The new policy should consider:
Selection criteria: which formats to include among the variety of electronic resources (e.g.: e-journals, e-books, websites, government documents, working papers, conference proceedings, databases, web sites, image files, etc.); what equipment or software is needed to provide access to these resources; choosing interfaces that are user friendly.
Guidelines for dealing with websites: Many resources are available for free in the open web. Should some of these be incorporated into the catalogue? Should they be simply linked from the library website?
Updates: with the changing nature of electronic resources, the new policy should provide a framework to guide staff on how to maintain the collection up to date.
The client would like to consider how other libraries are dealing with these issues in order to decide on a best approach. Ideally, she would like to review other libraries’ policy statements.
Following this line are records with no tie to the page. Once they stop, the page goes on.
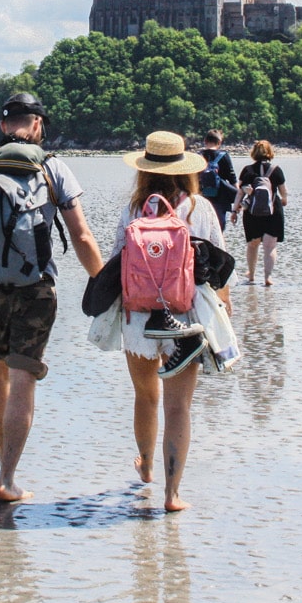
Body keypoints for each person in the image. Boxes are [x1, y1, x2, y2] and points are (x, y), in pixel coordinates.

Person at [0, 92, 103, 502]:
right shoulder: (53, 168)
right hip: (36, 289)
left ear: (2, 126)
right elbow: (81, 236)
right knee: (23, 381)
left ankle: (1, 456)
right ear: (38, 125)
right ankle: (8, 478)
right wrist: (103, 284)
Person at [109, 130, 231, 512]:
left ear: (144, 170)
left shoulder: (133, 210)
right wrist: (225, 315)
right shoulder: (199, 208)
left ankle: (145, 466)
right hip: (185, 319)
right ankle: (172, 494)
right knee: (179, 407)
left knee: (146, 396)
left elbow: (116, 260)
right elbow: (220, 271)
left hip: (139, 319)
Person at [235, 140, 287, 286]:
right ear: (270, 152)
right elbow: (284, 192)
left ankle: (251, 276)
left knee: (253, 244)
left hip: (252, 211)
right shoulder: (276, 169)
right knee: (270, 247)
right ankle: (267, 278)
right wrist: (284, 200)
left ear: (254, 153)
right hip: (273, 210)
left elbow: (240, 192)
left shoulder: (247, 170)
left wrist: (235, 210)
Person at [197, 130, 239, 230]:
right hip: (220, 200)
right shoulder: (224, 156)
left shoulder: (198, 156)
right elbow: (233, 180)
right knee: (218, 231)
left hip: (201, 199)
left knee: (202, 231)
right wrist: (238, 200)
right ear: (219, 142)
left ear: (205, 141)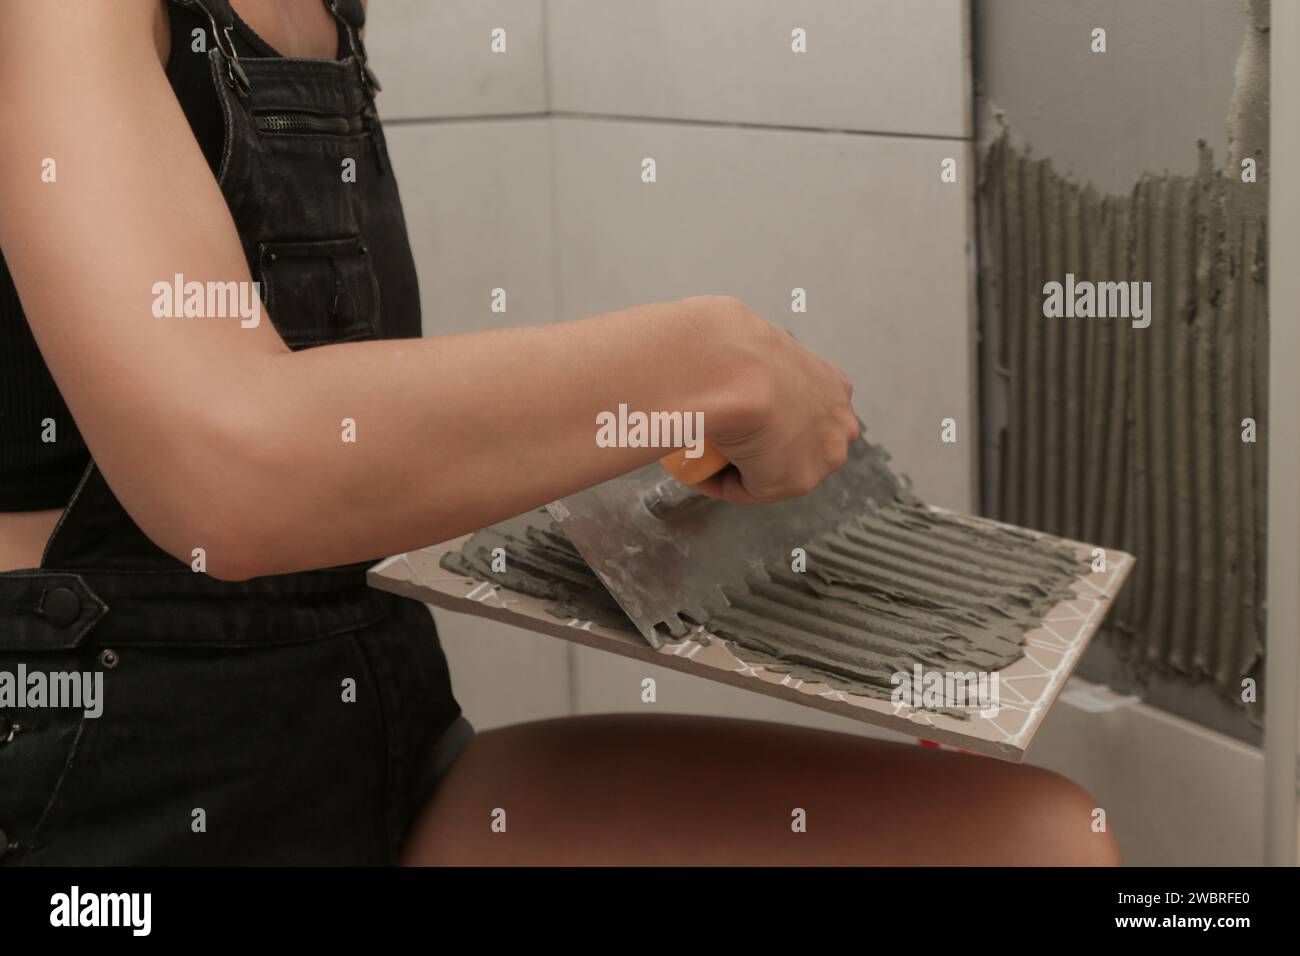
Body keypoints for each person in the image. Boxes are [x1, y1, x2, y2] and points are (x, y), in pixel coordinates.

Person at [0, 0, 1119, 866]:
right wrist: (713, 364)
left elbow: (342, 435)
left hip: (369, 758)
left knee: (1031, 843)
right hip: (108, 803)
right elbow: (225, 472)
Alternatively, articles reflecting on the issues mentioned above would also be useful.
Among the many search engines available in the market, Google, Ask.com, and Gigablast were selected for specific reasons. Google was included because it is a market leader and could provide an interesting comparison with other less popular search engines. Ask.com was chosen because it has recently undergone a transformation and re-branding (NewsMarket). Its inclusion would provide a good opportunity to explore how the re-branding has affected the engine core searching technology. Finally, Gigablast was new to me, so its inclusion provided an opportunity to explore it.
In contrast to human-powered information organization systems, Web search engines automatically generate their results listings based on information retrieved by “crawlers” or “spiders”. The crawler is the software employed to follow links from one web page to others and to collect the information to be added to an index. Search engines use indexes to match the terms in a search query and retrieve corresponding results (Sullivan 2002).
Search engines program the crawlers to visit pages periodically, so that they can find new pages or modification to existing ones. As opposed to a popular belief, web search engines only cover a portion on the web. Some identify only the top or second level pages on each site while others follow the complete URL extension for each site (Bopp and Smith 136).
In addition to word indexing, search engines use other mechanisms to rank search results, such as term frequency or positions, document length, inlink score, anchor text matches, phrase matches, and more. Search engines may also calculate frequency of incoming links and consequently assign link popularity scores (Hawking par. 16). Other factors affecting retrieval are URL brevity, spam score, and the frequency users click on links.
Overall, search engine ranking is a complex process which may involve dozens or even hundreds of factors. Many of the exact elements involved in search engine algorithms are major business secrets. In the following sections, a selection of the publicly known search features of Google, Ask.com, and Gigablast are discussed.
A common search strategy was used to approach all search engines. Instead of searching for concepts, words more likely to appear in natural language on the target pages were used.
Phrase searching was chosen over simple keyword
searching, in order to increase precision by only retrieving documents
where the terms appeared in exactly the specified order. Finally,
this search strategy was slightly modified for Gigablast for reasons
we will explain in the next section.
The selected phrases were “electronic collection development policy” and “collection development policy for electronic resources”. The phrases were combined with the OR Boolean operator, to retrieve either instances of the phrase. This strategy aimed to retrieve a likely used title for most academic libraries in this respect. A test was also done with the phrase, “digital collection development policy” but this phrase resulted less commonly used in libraries' policy statements.